-- What to do --
In the abstract on sugar beet microcloning, what concentration of indole-butyric acid is added to the medium to induce root formation?
(Beginning of Selected excerpt)
Innovative method of sugar beet in vitro microcloning in breeding process | Инновационный прием микроклонирования in vitro сахарной свеклы в селекционном процессе

英语. An original scheme of mass reproduction and in vitro deposition has been developed to maintain genetic uniformity of lines, which are components of highly productive hybrids, and to ensure maximum expression of their morphogenetic potential. The scheme includes three-year cycle of breeding, biotechnological and agrotechnical techniques. First, selected genotypes of hybrid components are transferred to in vitro culture, stabilized and transplanted to gene bank of elite clones. Apexes of flowering shoots were used as explants. Nutrient medium contains 6-benzylaminopurine, kinetin and gibberellin (1:1:1). Explants are cultivated at t 26 deg. C, air humidity less than 70%, photoperiod of 16 h, illumination 5000 Lx. Well-developed regenerants are deposited on a hormone-free nutrient medium at t 4-5 deg. C and illumination of 500-600 Lx. Elongation make possible to maintain valuable properties of line material in purity for a long time (4–9 months). The second stage is micropropagation of elite regenerants, rooting and transplanting to soil substratum in a greenhouse to form stecklings (small beet roots) with mass of about 100 g. Indole-butyric acid (2 mg/L) is introduced into the medium to induce root formation. Rooting of shoots in 3-4 weeks is 67.7-94.1%. Steckling vernalization is carried out during 2–3 months at a temperature of 2–3 deg C and air moisture of 95%. It provides safe keeping of stecklings up to 98.3%. At the third stage, seed plants are grown from stecklings under field conditions to obtain elite seeds. Stecklings are planted in two separate plots; they are placed in rows at intervals of 30 cm and with row-spacing of 70 cm. Seeds of a simple hybrid and a heterosis pollinator are harvested separately, and it followed by seed cleaning and sizing. Implementation of mass micropropagation biotechnological methods and in vitro elongation of sugar beet breeding materials will accelerate highly productive hybrids creating and store valuable agronomic traits of domestic breeding material.
(End of Selected excerpt)
(Beginning of Entries shown)
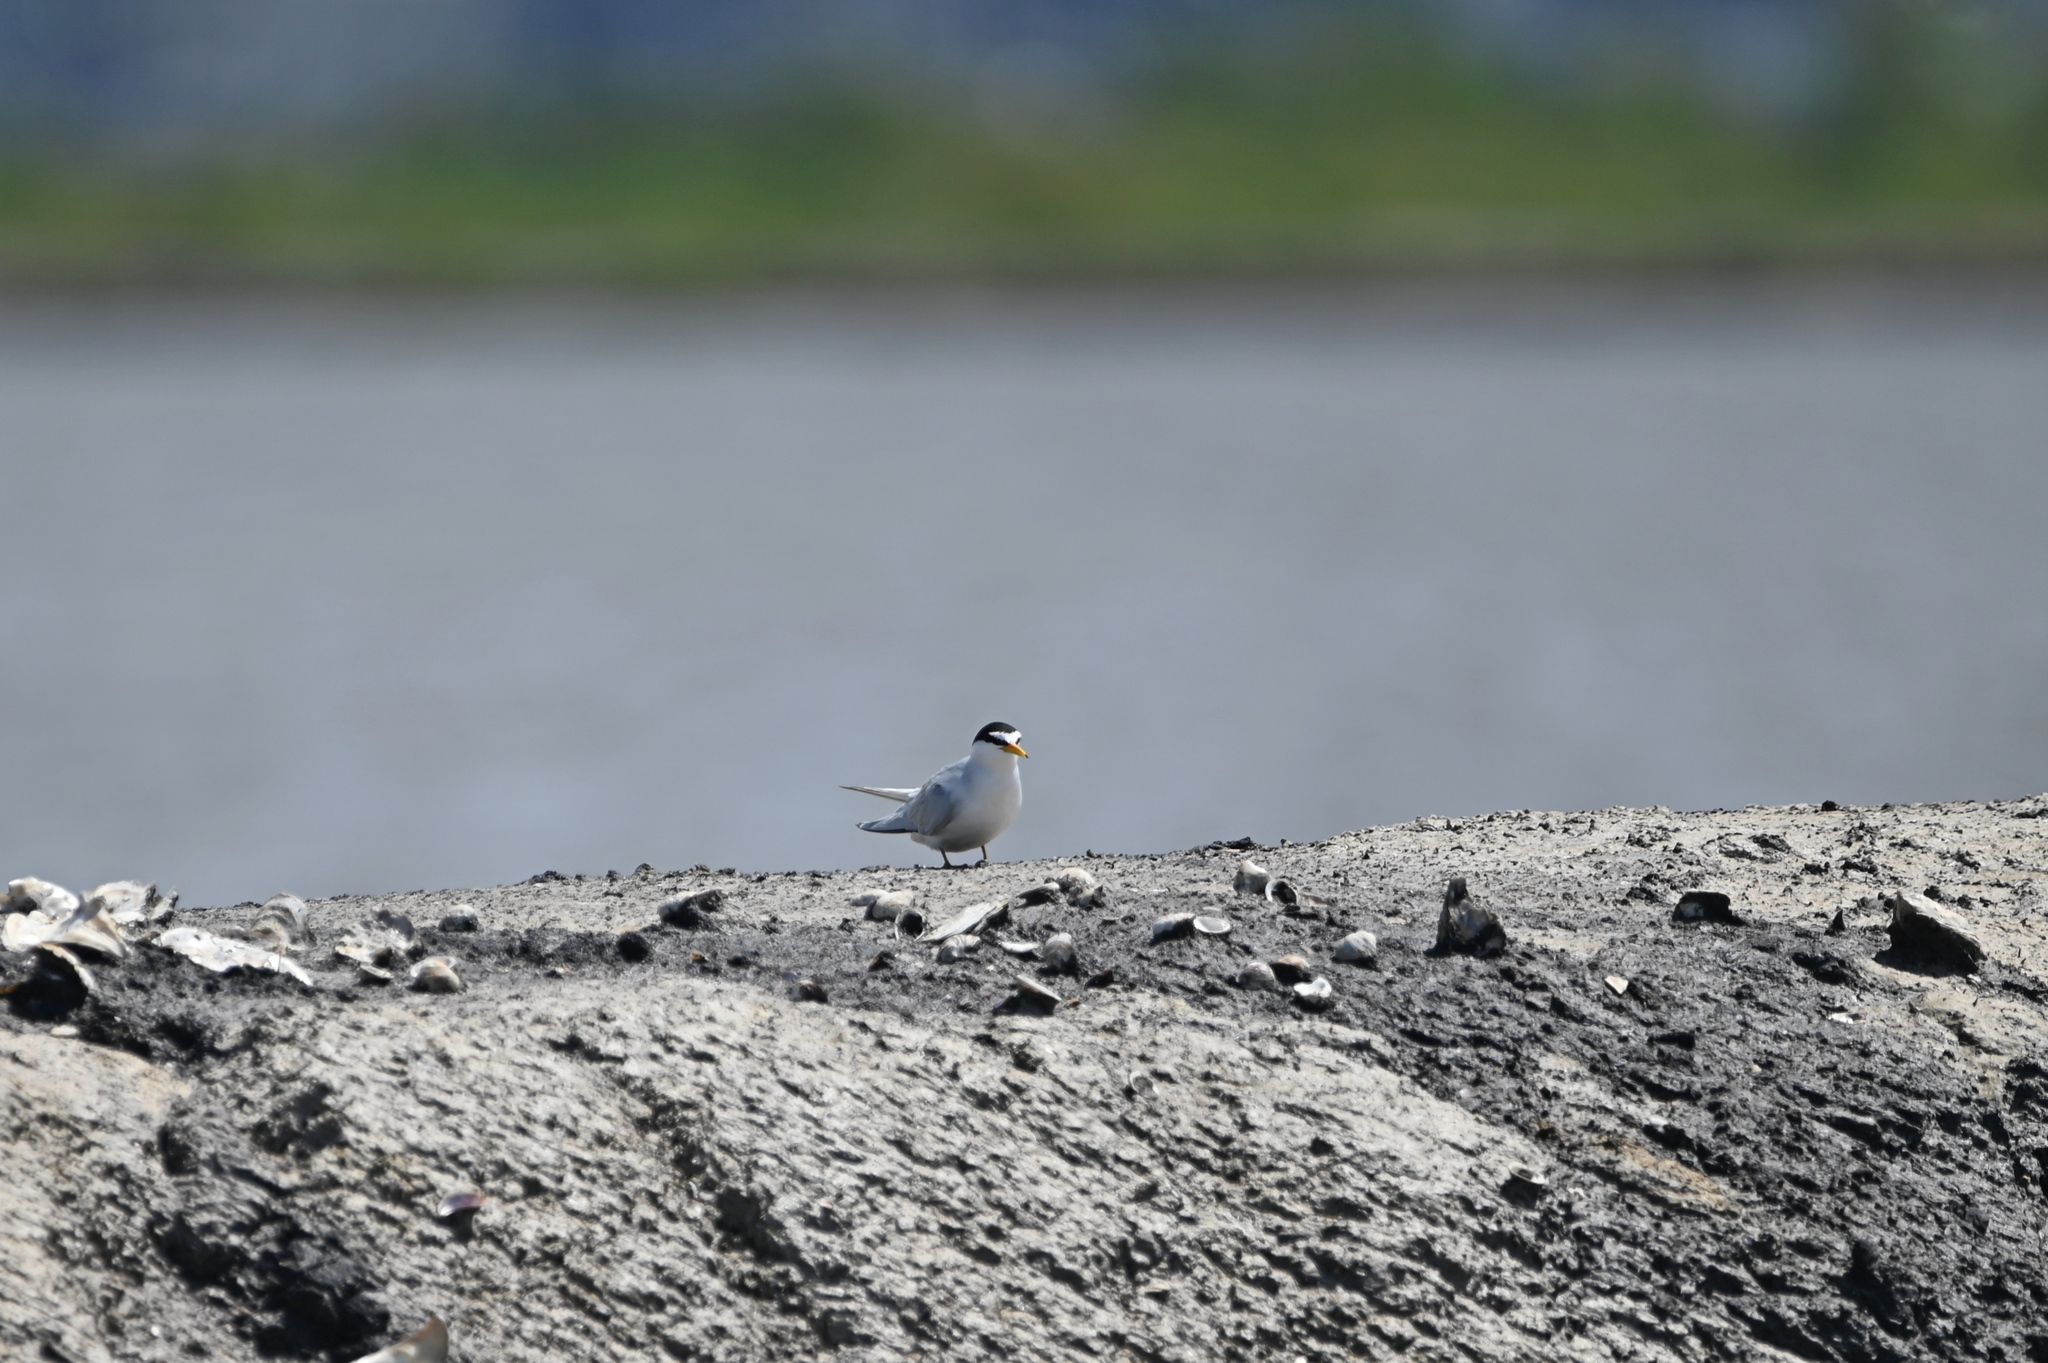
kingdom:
(End of Entries shown)
(Beginning of Entries shown)
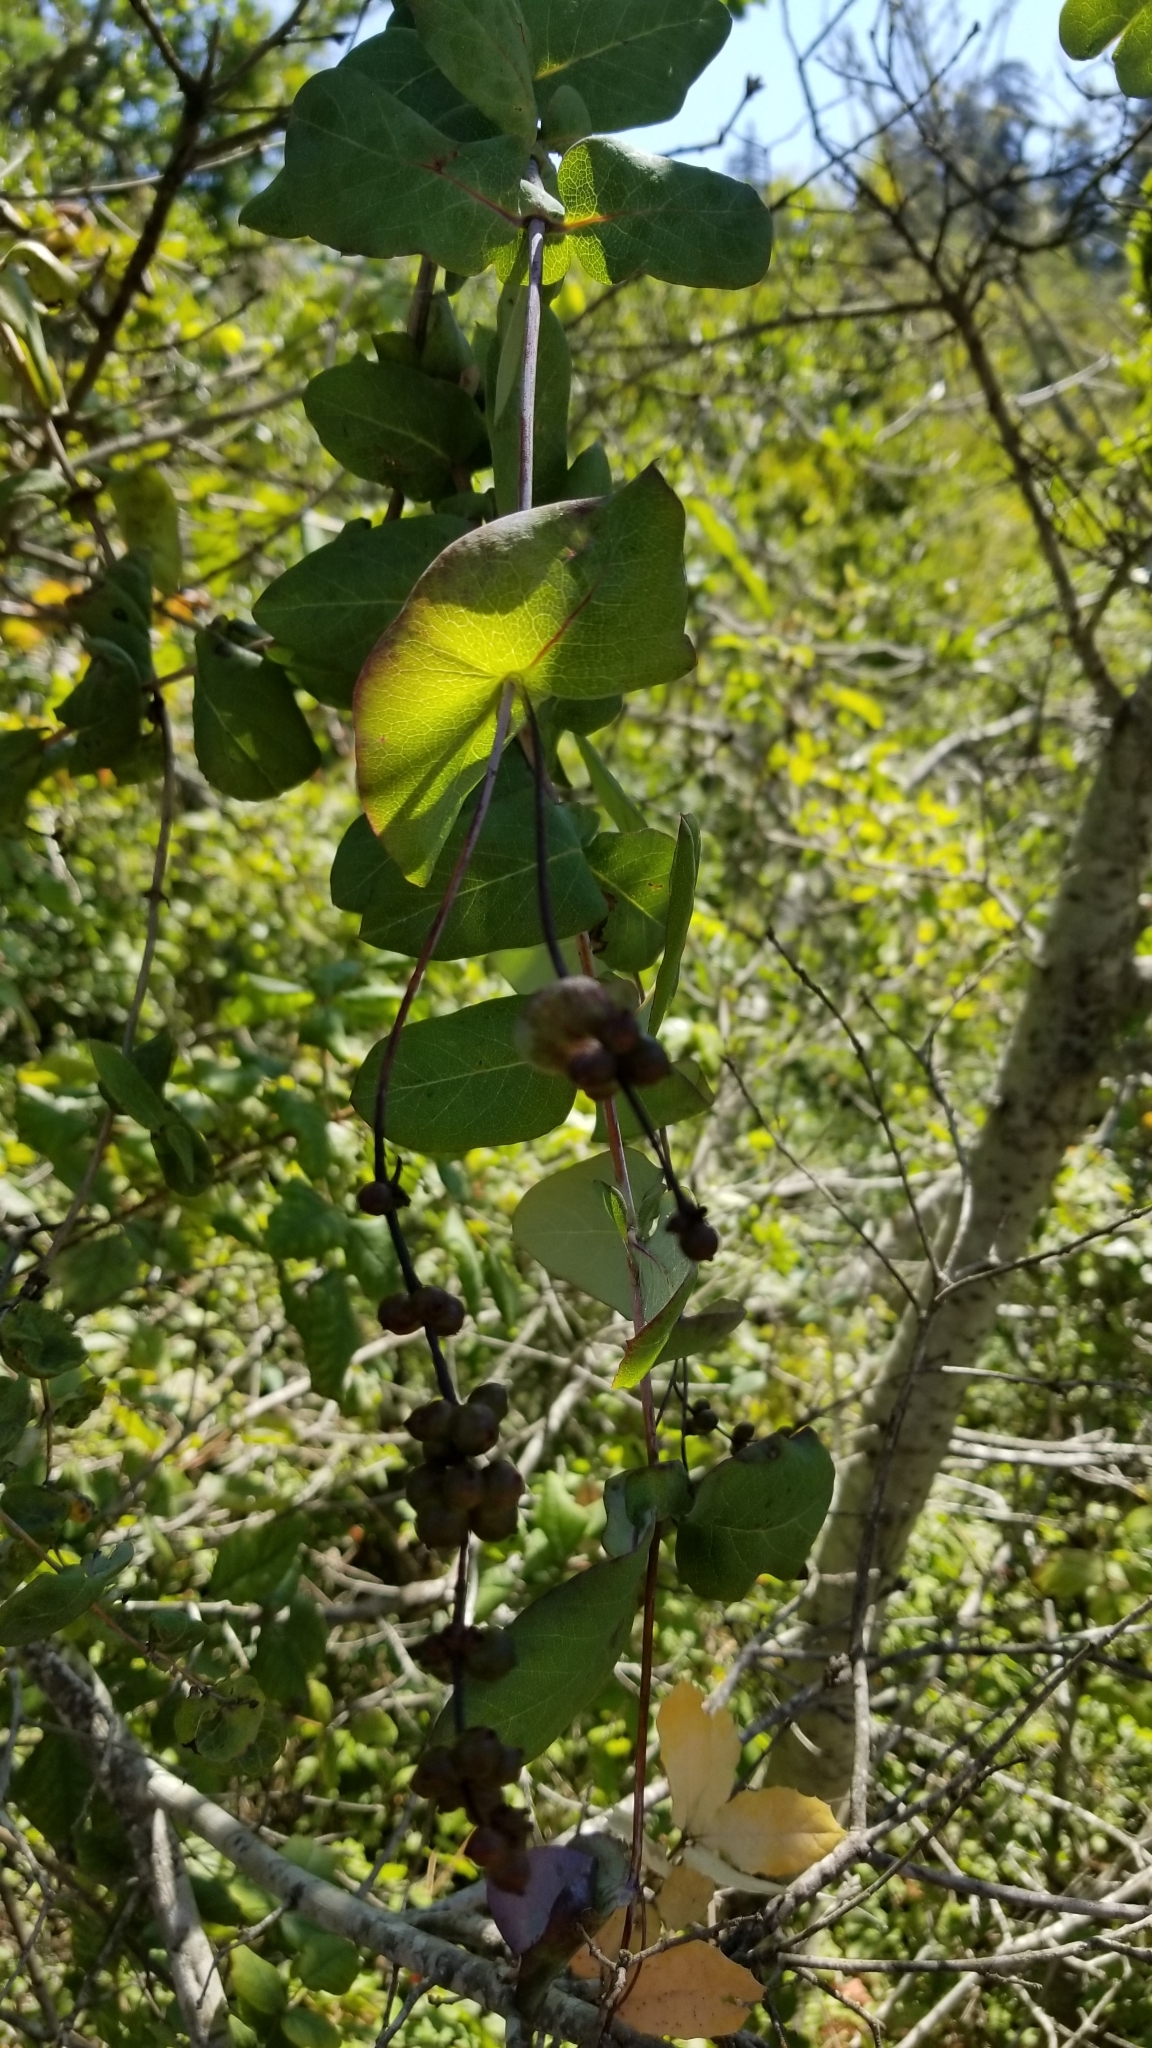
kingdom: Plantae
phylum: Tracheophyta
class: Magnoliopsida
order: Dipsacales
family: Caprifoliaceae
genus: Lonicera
(End of Entries shown)
-- Reply --
2 mg/L